11
SHAW PARKEERDE DE LAND ROVER op zijn vaste plek naast het station van de reddingsbrigade, waardoor een bewakingsschijnwerper aan flitste. Het gebouw was van hout, een overblijfsel uit de jaren vijftig, met gevelspitsen. Ernaast stond het nieuwe gebouw, staal, de blauwe metalen balken zichtbaar. Hij opende de zijdeur en glipte het donker in.
De hovercraft lag op zijn leeggelopen rubberen rand als een kat in een mandje. Zijn ogen construeerden de vormen uit de schaduwen en het omgevingslicht dat door de hoge dubbelbeglaasde ramen viel. De boot was geknipt voor het werk boven de zandbanken, in de ondiepe kreken en op de moddervlakten van de Wash. Shaw snoof de geur op: schoonmaakmiddel, motorolie en poetsmiddelen. Hij stak zijn hand uit en zette een schakelaar om. De boot baadde in het licht, de lak was gepoetst tot er een diep oranje patina overheen lag en de twee ventilatoren achterop glansden zilverkleurig en zwart. Hij voelde een vlaag van opwinding en een gevoel van thuiszijn.

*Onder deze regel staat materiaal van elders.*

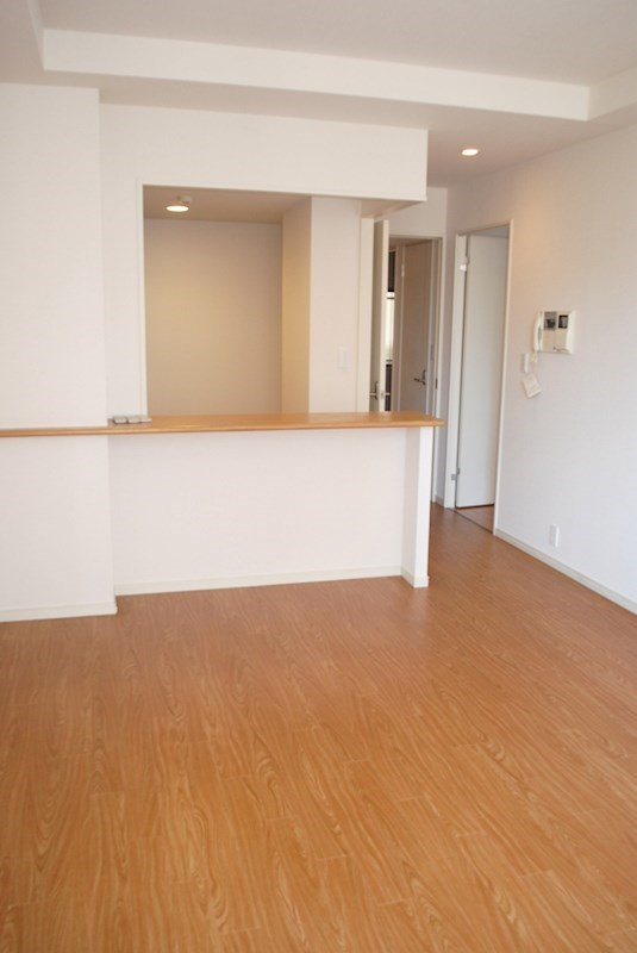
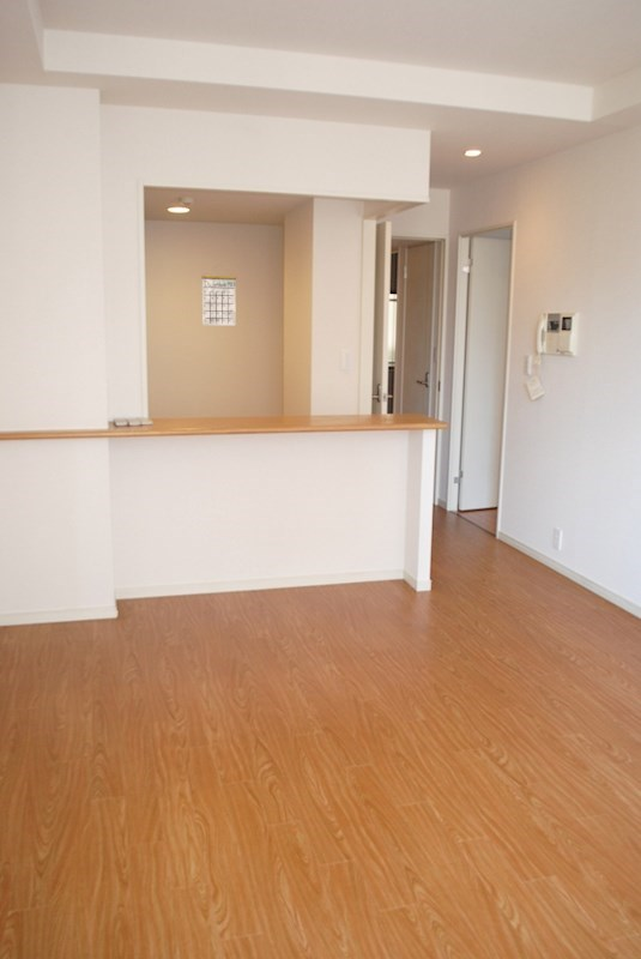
+ calendar [200,264,237,327]
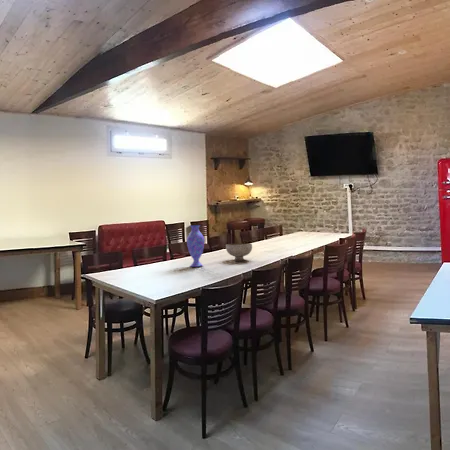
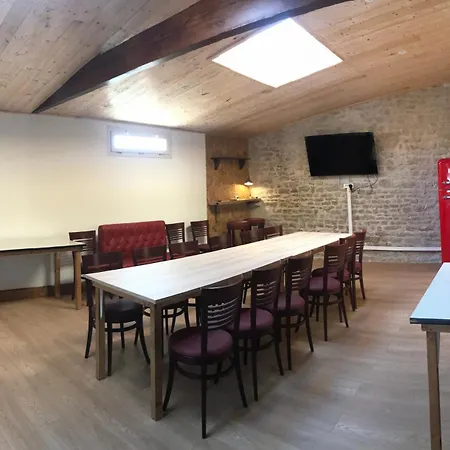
- bowl [225,242,253,262]
- vase [186,224,205,268]
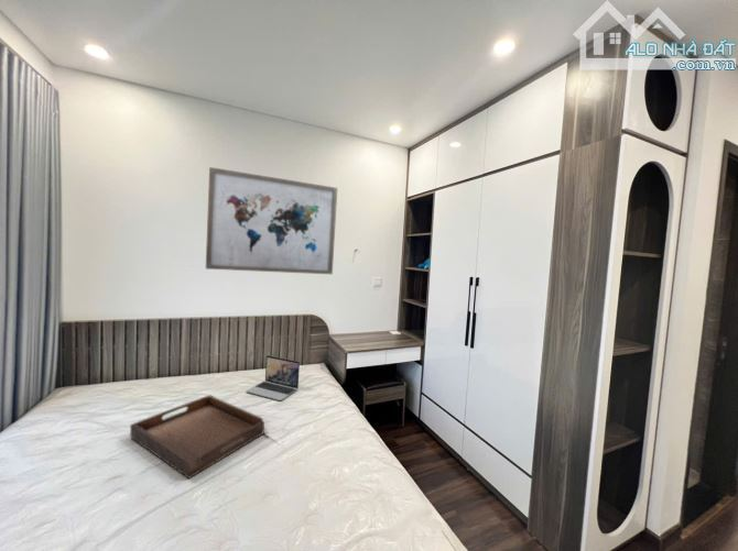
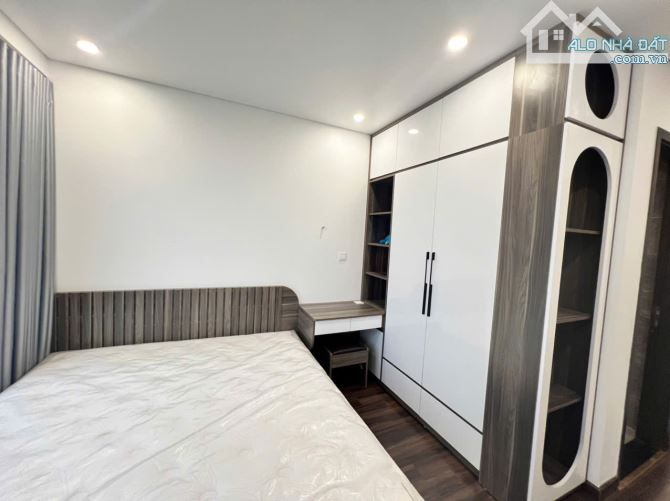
- wall art [205,166,338,275]
- serving tray [129,394,265,480]
- laptop [246,354,301,401]
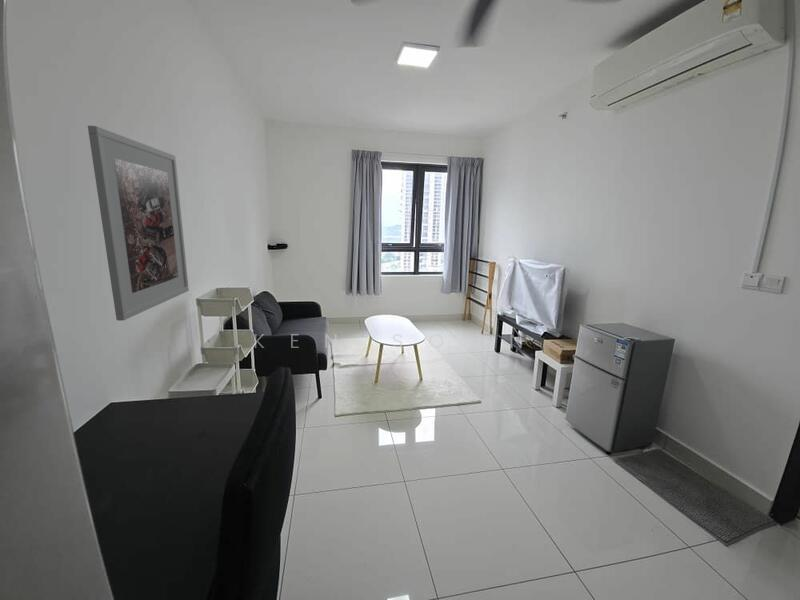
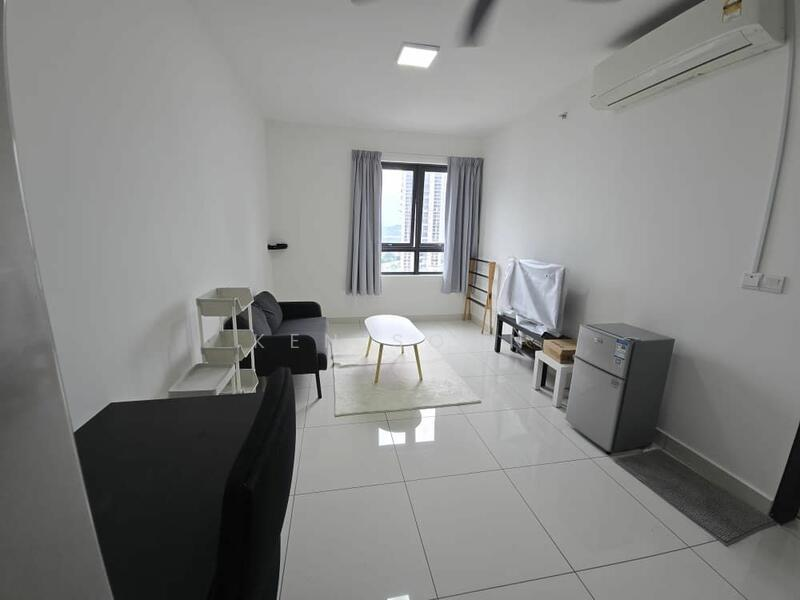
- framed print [87,125,190,322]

Door de adrenaline kreeg hij zin om te rennen, dus sloot hij haastig af en zette het in het schemerige licht van de dageraad op een rennen over het strand.

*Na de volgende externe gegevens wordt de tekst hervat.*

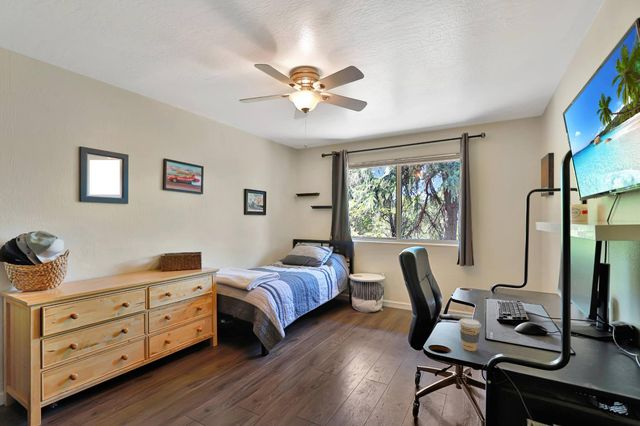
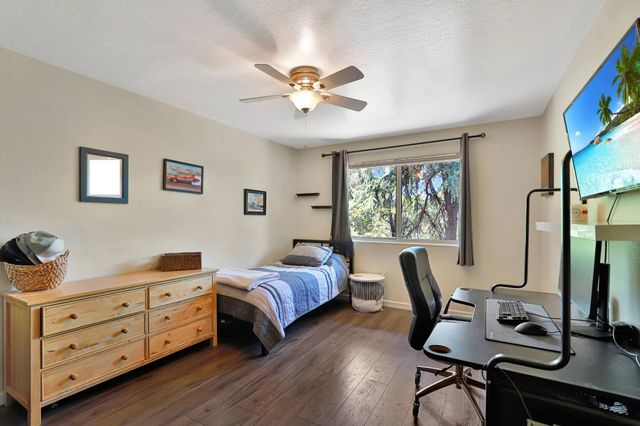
- coffee cup [458,317,482,352]
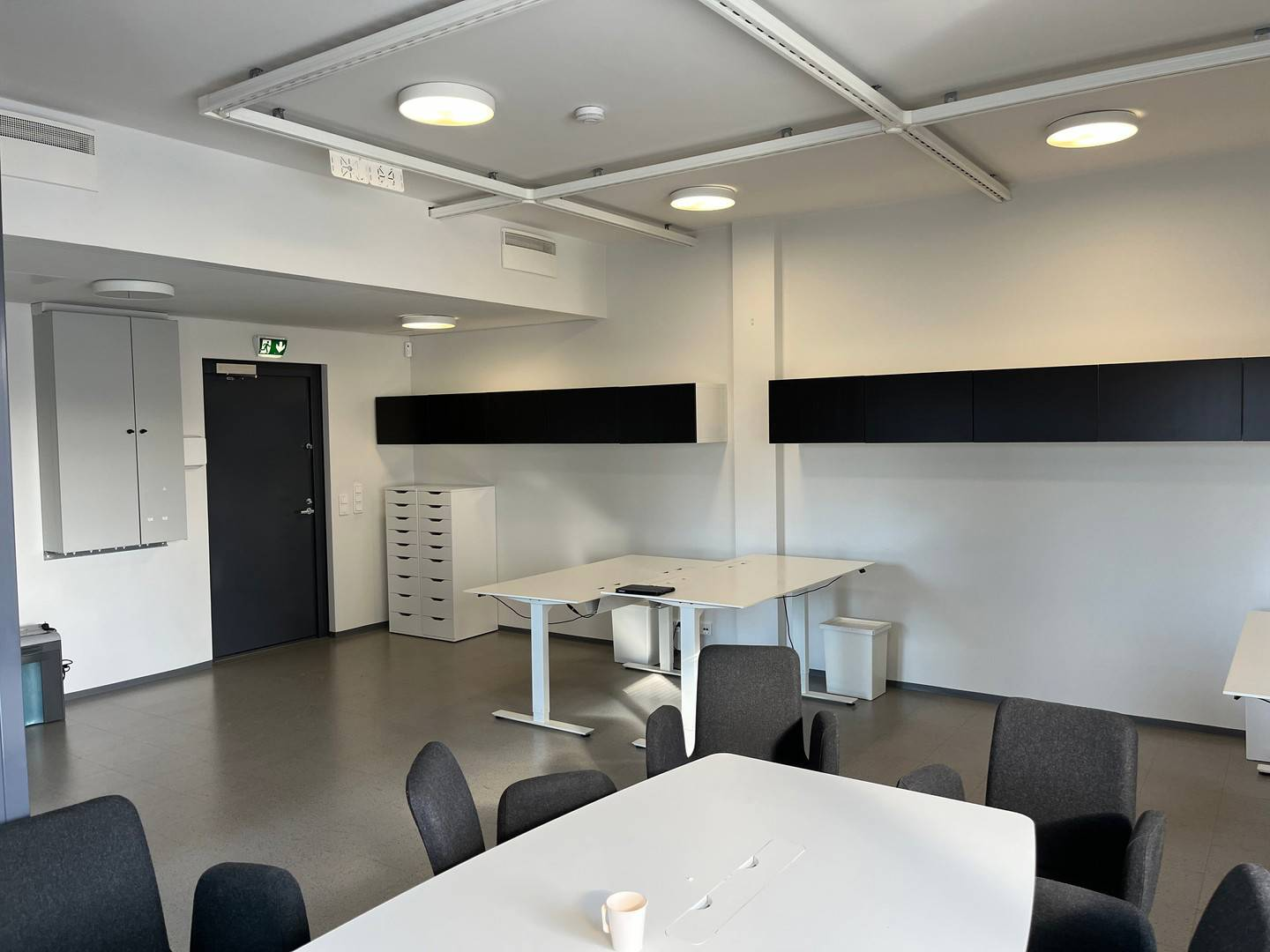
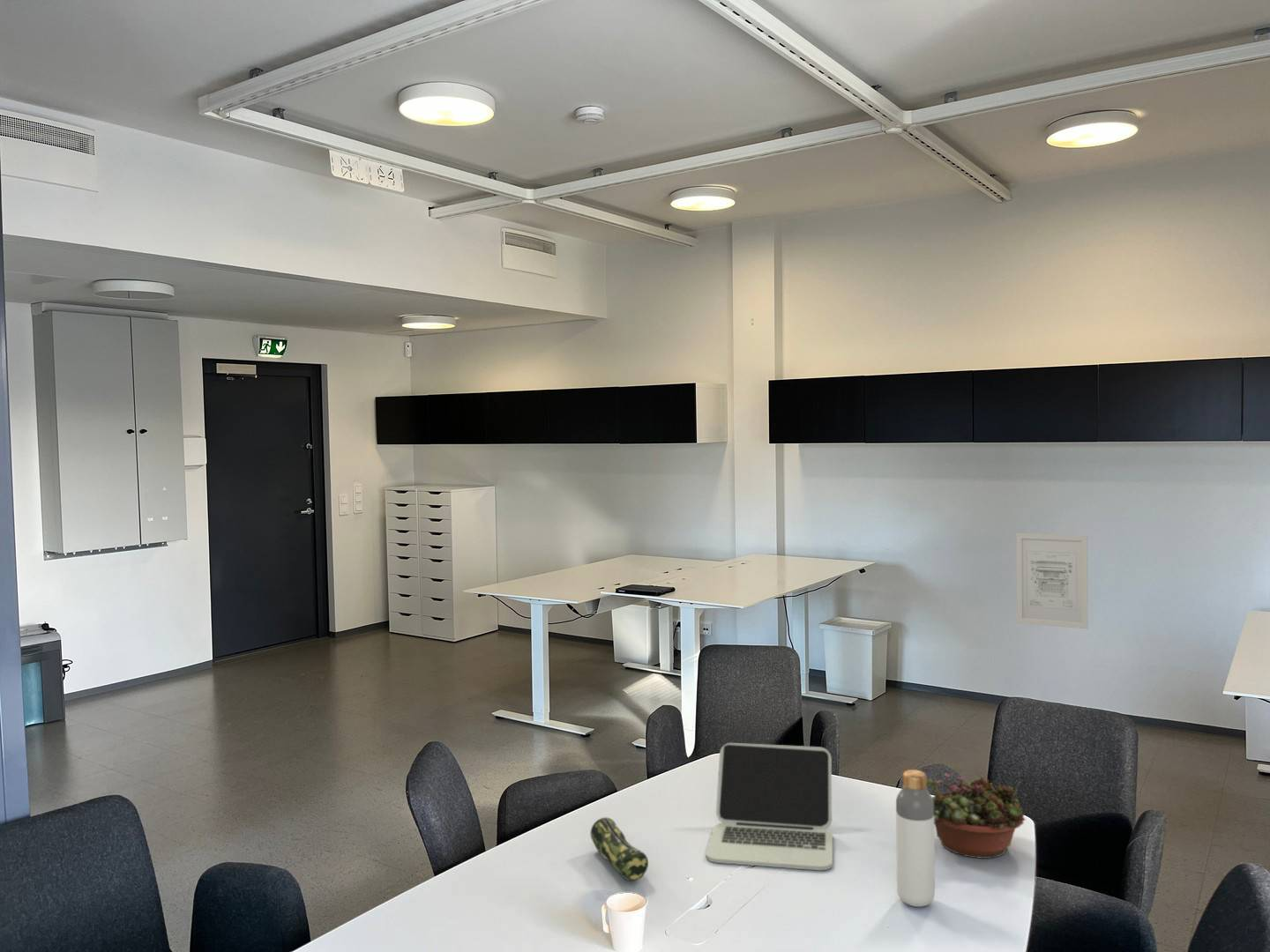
+ pencil case [590,816,649,881]
+ succulent planter [927,772,1027,859]
+ wall art [1016,532,1088,630]
+ laptop [706,742,833,871]
+ bottle [895,769,936,908]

De wolken boven zee stelden het moment uit waarop de zon zou doorbreken en de dag begon. De zandbanken strekten zich voor hem uit. ’s Winters was het zand het enige wat hier bewoog. Anderhalve kilometer verderop kon hij zijn huis zien, een laag houten gebouw met een lange veranda, daarachter een stenen huis en dáárachter het oude botenhuis, met strandkeien op het oude dak om dat vast te houden als het stormde. Lena had de pacht van het Old Beach Café een jaar geleden overgenomen, een droom ter waarde van tachtigduizend pond. Geen toegangsweg, geen elektriciteit en een jaarlijks verlies van tweeduizend pond. Het stenen huis en het botenhuis waren bij de prijs inbegrepen. Alle twee op de monumentenlijst, alle twee vervallen.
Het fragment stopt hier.